Doubek: Brace for return of culture wars to Illinois
Political debate in Illinois for the past few years primarily has been about debt, budgets and unions, but we could be returning to a time of culture wars with abortion, immigration and marriage equality back in the spotlight with the inauguration of President-elect Donald Trump.
Abortion coverage for poor women might be the first to come up. State Rep. Sara Feigenholtz, a Chicago Democrat, has had HB4013 drafted since early 2015. The legislation would explicitly make it legal for poor women in Illinois to receive insurance coverage for abortion.
Feigenholtz said she intends to push a plan that would strike language in Illinois barring federal funding for abortions for Medicaid recipients, as well as current law that says should Roe v.

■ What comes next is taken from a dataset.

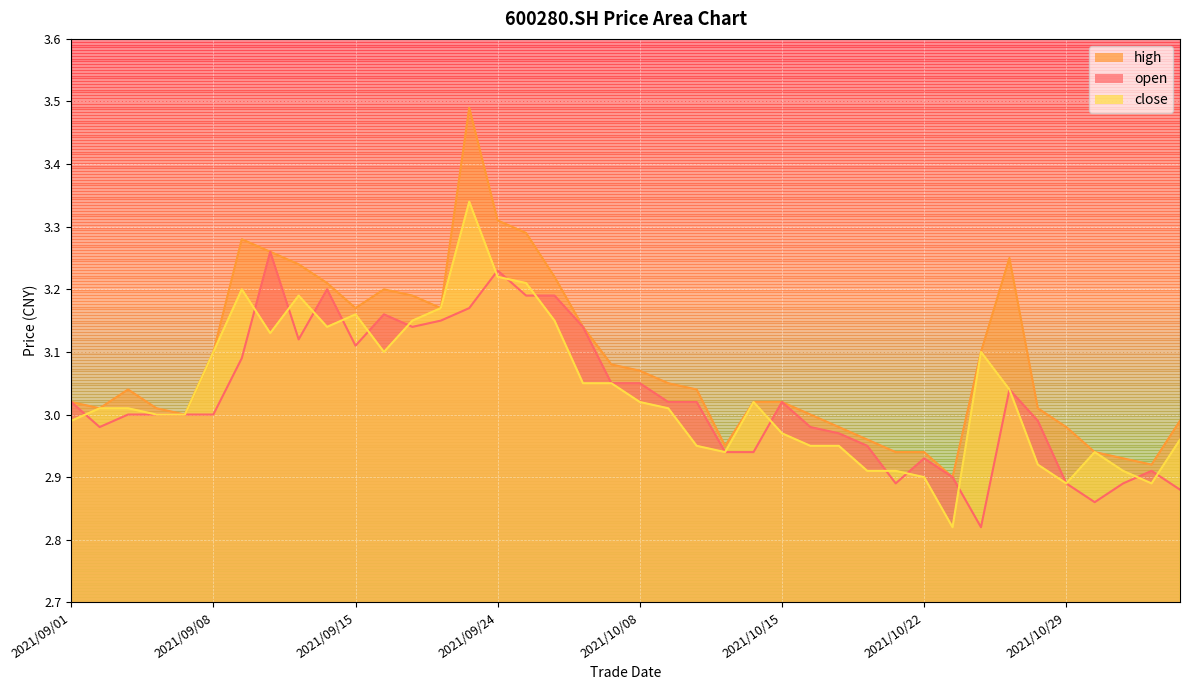

The high series shows 3.2 at 2021/10/27. True or false?

True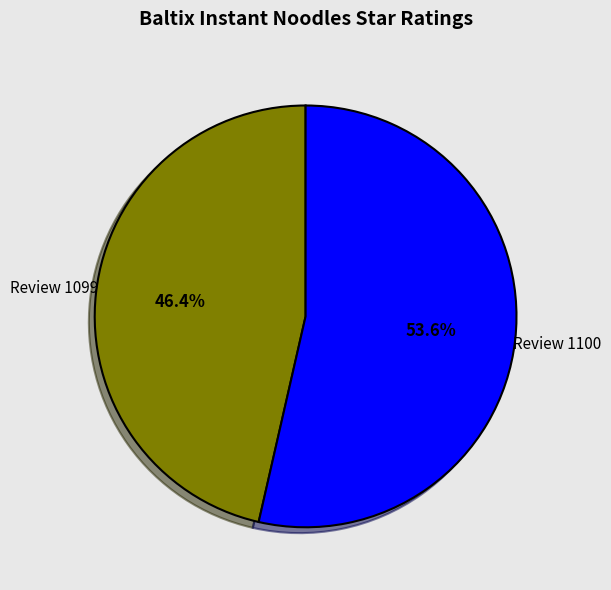

Is there any slice that represents more than half of the pie?

Yes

Wade ever be overturned “then the former policy of this State to prohibit abortions unless necessary for the preservation of the mother’s life shall be reinstated.”
Trump has said repeatedly that he will appoint abortion opponents to the U.S. Supreme Court, acknowledging that could result in the Roe decision being overturned. In the third debate, Trump said, “Well, if that would happen, because I am pro-life, and I will be appointing pro-life judges, I would think that that will go back to the individual states.”
Feigenholtz said the need for her legislation was reinforced for her when 400 people “alarmed about choice, immigration, the Dream Act and marriage equality” turned out last week at a constituent meeting she hosted with two other representatives.
“I look at it as an insurance parity issue,” Feigenholtz said. “There’s no excuse about the cost,” she said, noting that the state’s health care department first said the bill would cost $1.3 million, but revised that outlook because terminating a pregnancy is less costly than delivering a child.
State Rep. Tom Morrison, a Palatine Republican, said he would think passage of the bill would be easier before four more Republicans are sworn in. He opposes it and believes momentum is for taxpayers to continue not funding most abortions. “It seems that for 30-plus years since the Hyde Amendment was put into law in Republican administrations and Democratic administrations there have been arguments about it, but it’s been pretty well established. It’s been almost as accepted as Roe v. Wade itself. The general consensus is that taxpayers should not be forced to pay for it except in rare circumstances,” he said.
A national group called Catholics for Choice launched a campaign last summer attempting to change that, saying it is “dedicated to amplifying the voices of Catholics across the country who want abortion to be accessible and affordable for everyone.”
Locally, last fall Chicago papers featured a full-page ad with a color portrait of former state Rep. Kathy Ryg of Vernon Hills talking about how elected officials need to hear from residents “to ensure that women who are not well off are not financially burdened by the choices they make.”
Ryg’s been out of public office for several years now. What prompted her to take such a public position? “It wasn’t a tough decision for me as far as was this the right thing,” said Ryg, a mother of four and grandmother of eight. “It is the right thing to do to stand up for women who don’t get access to a legal, medical procedure.”
Ryg had some difficult conversations at her church when she first revealed as a lawmaker that she favored women’s access to abortion. “People need to understand ‘informed conscience’ is the foundation of the church — complexities exist in everything and it’s not the rule just because. One decides for themselves based on their faith,” she said.
More lawmakers and citizens might want to be ready to make their arguments on the thorny social issues in our communities as Trump takes office. He has said same-sex marriage is “settled,” but his views on abortion and immigration have plenty of people strategizing.
“It’s insane we do this to people,” said Terry Cosgrove, president and CEO of the abortion rights group Personal PAC. “It’s not right to do this particularly to poor women who are trying to feed and clothe themselves and pay an electric bill to try to make them scrape together enough money for an abortion.”
But Morrison, noting Gov. Bruce Rauner has avoided this and other social issues, said, “When does life begin? People are starting to think about this question with greater clarity because we have a window now into the womb.”
Conversely, Feigenholtz argues access to education and full health-care coverage gives women a path to economic stability. “By any means possible,” Feigenholtz said, “we’re going to get it done. People are scared.”